SOKRATES VE DEMOKRASİ
Antik Yunan felsefesinin babası olarak kabul edilen Sokrates, öğrencisi Platon tarafından demokrasi hakkında derin endişelere sahip biri olarak anlatır.
Sokrates, demokrasinin ölümcül tehlikesini ve sonucunu bizzat deneyimlemiş birisidir. Milattan Önce 399 yılında Sokrates, “Atina gençliğini yozlaştırmak” suçlamasıyla mahkemeye verilmiştir. 500 Atinalı’dan oluşan bir jüri, vakayla ilgili karara varmak için mahkemeye davet edilmiştir. Jüri heyeti, %52’yle Sokrates’in suçlu olduğu kararına varmıştır. Sokrates, baldıranotu zehriyle ölüme mahkûm edilerek, infazı gerçekleştirilir.
Platon’un Cumhuriyet isimli eserinin 6. kitabında Sokrates, Ademantus isimli bir karakter ile demokrasi hakkında sohbet eder. Sokrates bu kısımda Ademantus’a demokrasinin eksiklerini ve hatalarını anlatmaya çalışır. Bunu yapmak için Sokrates, toplumu bir gemiye benzetir. Sokrates şöyle sorar:
“Eğer ki deniz yoluyla bir yolculuk yapmak isteseydin, geminin kontrolünün kimde olacağına nasıl karar verilmesini isterdin?

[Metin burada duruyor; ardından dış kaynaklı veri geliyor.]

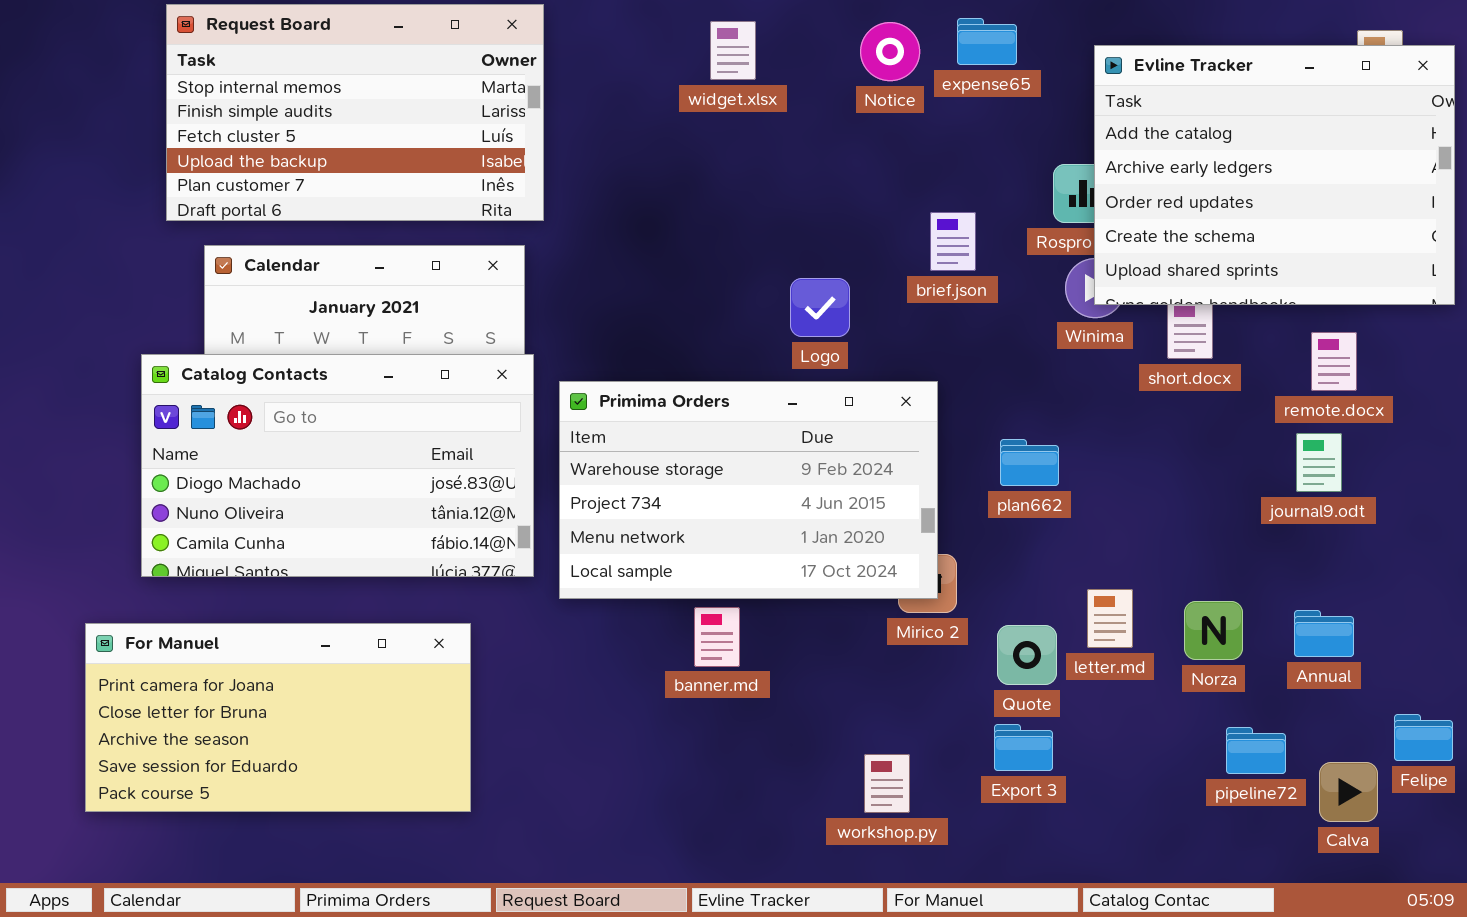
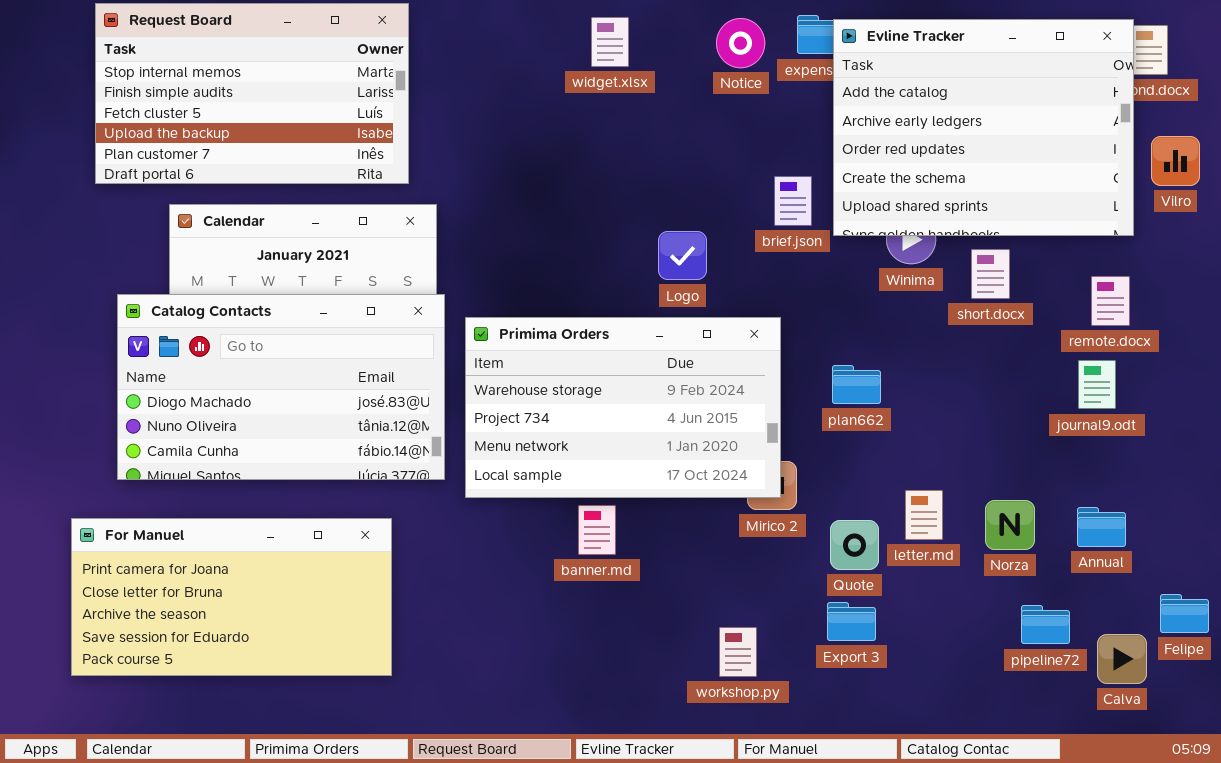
Request Board: [166,4,544,221] -> [95,3,409,184], moved
Evline Tracker: [1094,45,1455,305] -> [833,19,1134,236], moved

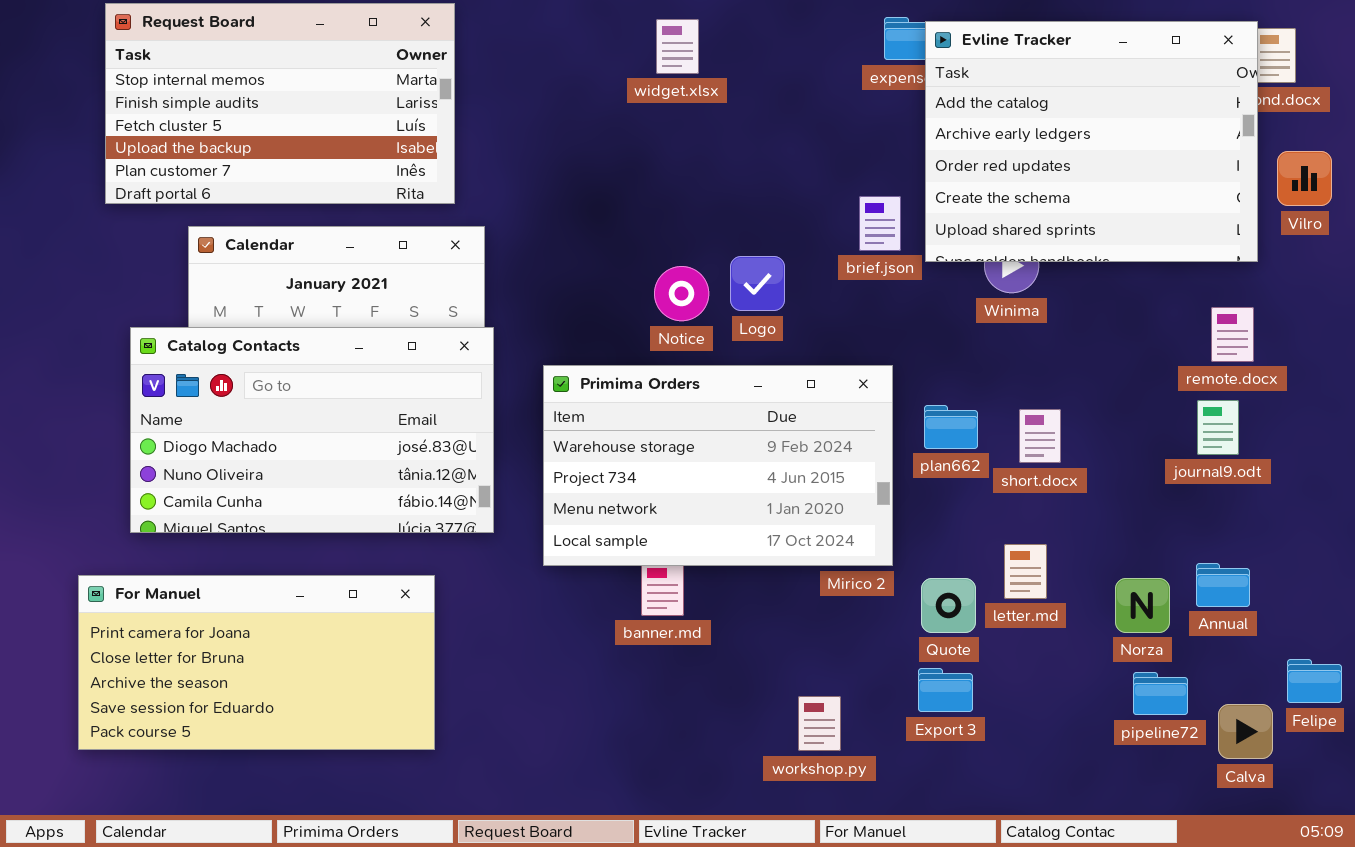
Notice: [716,18,765,68] -> [654,266,709,321], moved
short.docx: [971,249,1010,299] -> [1019,409,1061,463], moved
Primima Orders: [465,317,781,498] -> [543,365,893,566], moved
Norza: [985,500,1035,550] -> [1115,578,1170,633], moved

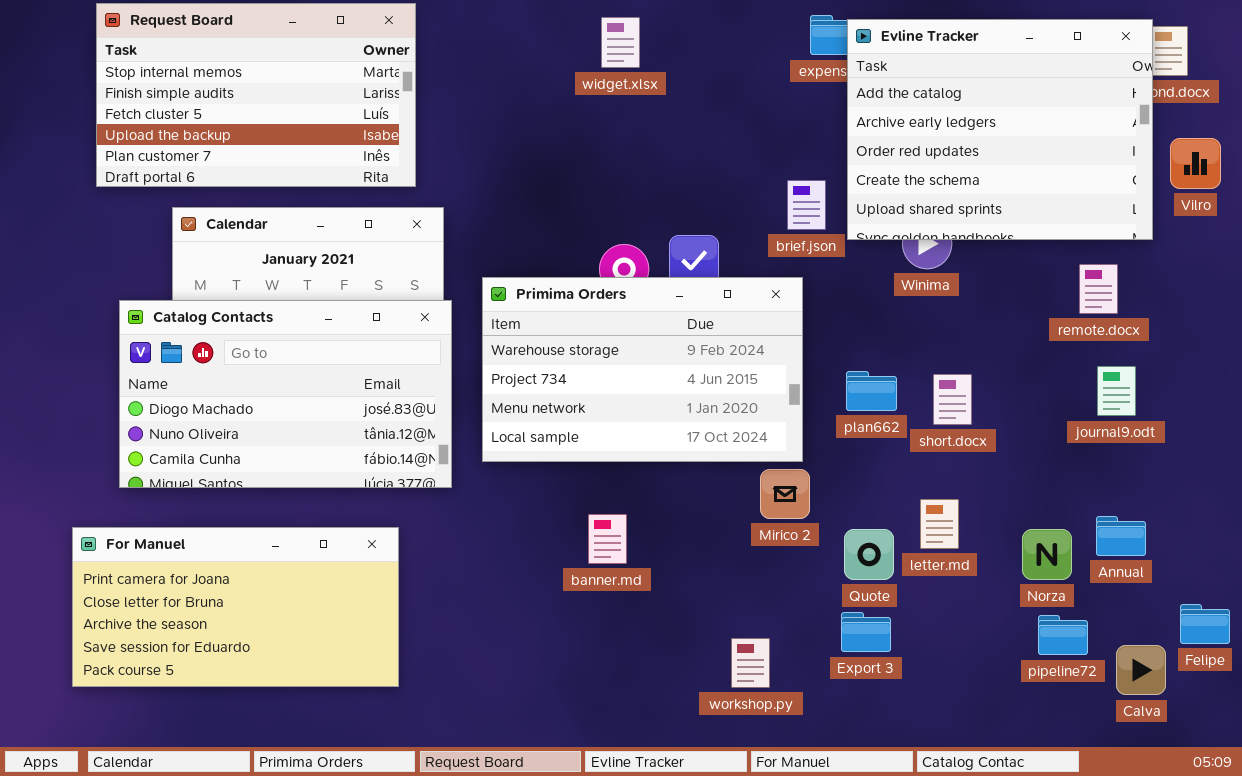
remote.docx: [1211,307,1254,362] -> [1079,264,1118,314], moved
Primima Orders: [543,365,893,566] -> [482,277,803,462], moved

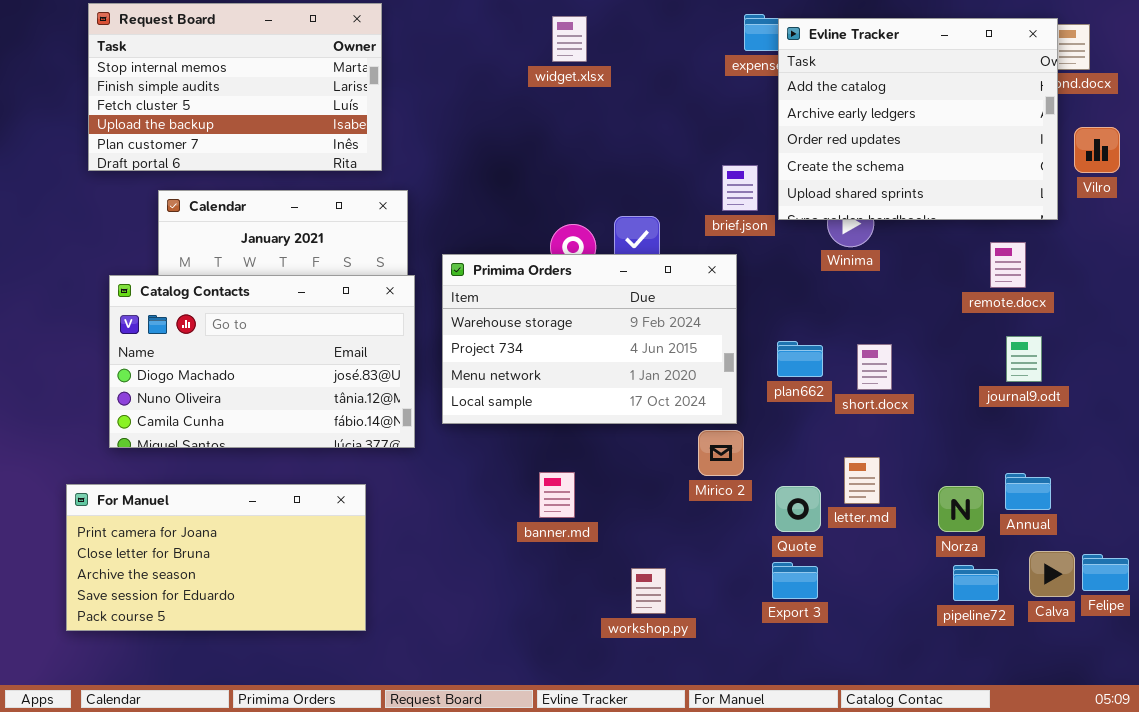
workshop.py: [731,638,770,688] -> [631,568,666,614], moved
Calva: [1116,645,1166,695] -> [1029,551,1075,597], moved

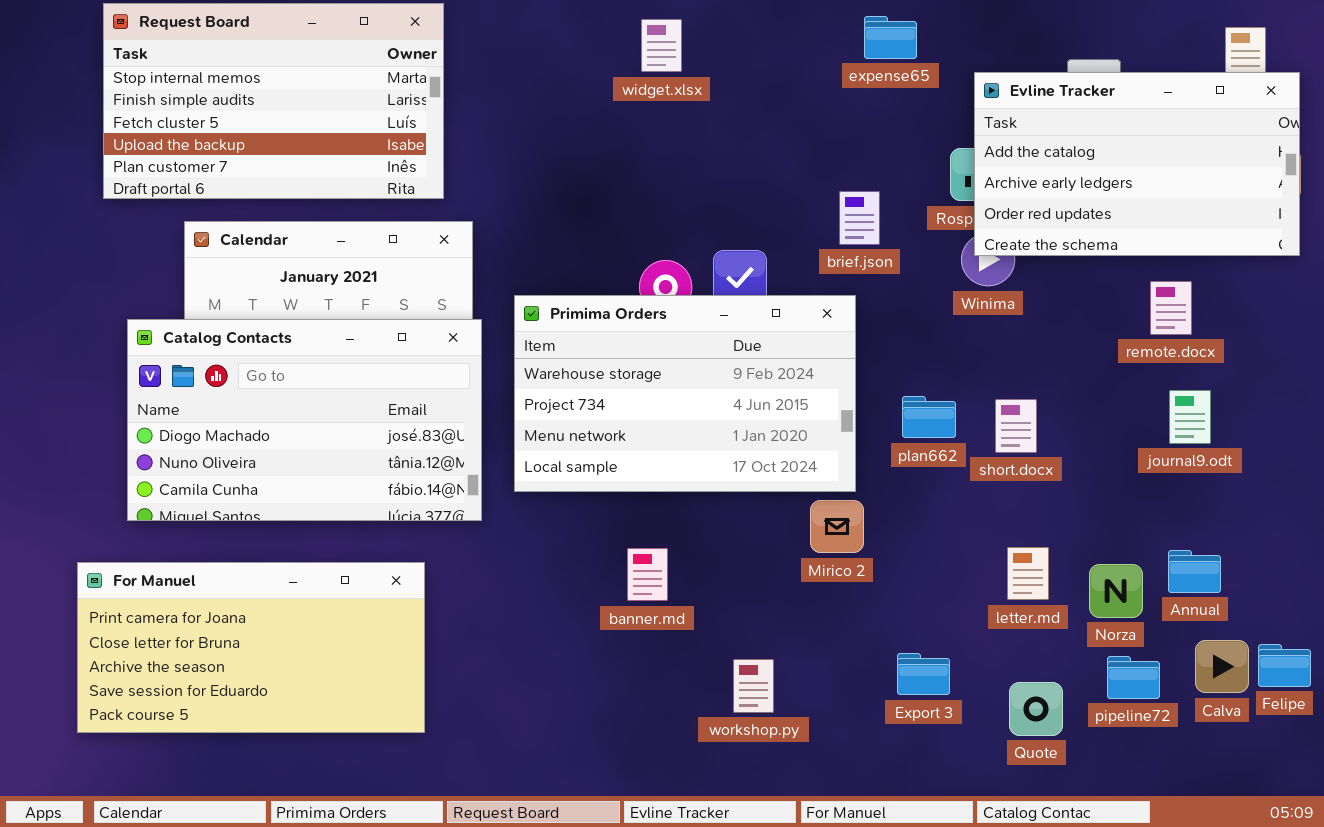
Evline Tracker: [778,18,1058,220] -> [974,72,1300,256], moved, resized
letter.md: [844,457,880,504] -> [1007,547,1049,600], moved
Quote: [775,486,821,532] -> [1009,682,1063,736], moved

Rastgele ve herhangi bir grup insan tarafından mı, yoksa deniz seyahatleri konusunda deneyimli, bilgili ve eğitimli insanlar tarafından mı?”
Ademantus’un cevabı çok açıktır:
Elbette ki ikincisi! Sokrates’in buna cevabı ise şu şekildedir:
“Peki bu durumda nasıl olur da, bir ülkedeki yetişkin insanların rastgele ve herhangi bir grubunun bir ülkeyi kimin yöneteceğine karar verebilecek donanımda olduğunu düşünebilmekteyiz?”
Sokrates’in bahsetmeye çalıştığı şey, seçimlerde oy kullanmanın bir “yetenek” olduğudur. Sokrates’e göre oy kullanmak, “rastgele bir sezgi” olarak görülemez. Dolayısıyla oy kullanmanın da, diğer her yetenek gibi insanlara sonradan, dikkatle ve sistematik bir şekilde öğretilmesi gerekmektedir. Yeterli donanıma ve eğitime sahip olmaksızın insanlara oy kullanma hakkının tanınması, yeterli donanım ve eğitime sahip olmayanlara fırtınalı bir havada yolculuk yapacak bir geminin kontrolünün kime teslim edileceği kararını alma yetkisi vermekle aynıdır.
Demokrasinin esas prensini, halkın egemenliğidir. Ama milletin kendini yönetecekleri iyi seçebilmesi için, yetişkin ve iyi eğitim görmüş olması şarttır. Eğer bu sağlanamazsa demokrasi, otokrasiye geçebilir. Halk övülmeyi sever. Onun için, güzel sözlü demagoglar, başa geçebilir. Oy toplamasını bilen herkesin, devleti idare edebileceği zannedilir.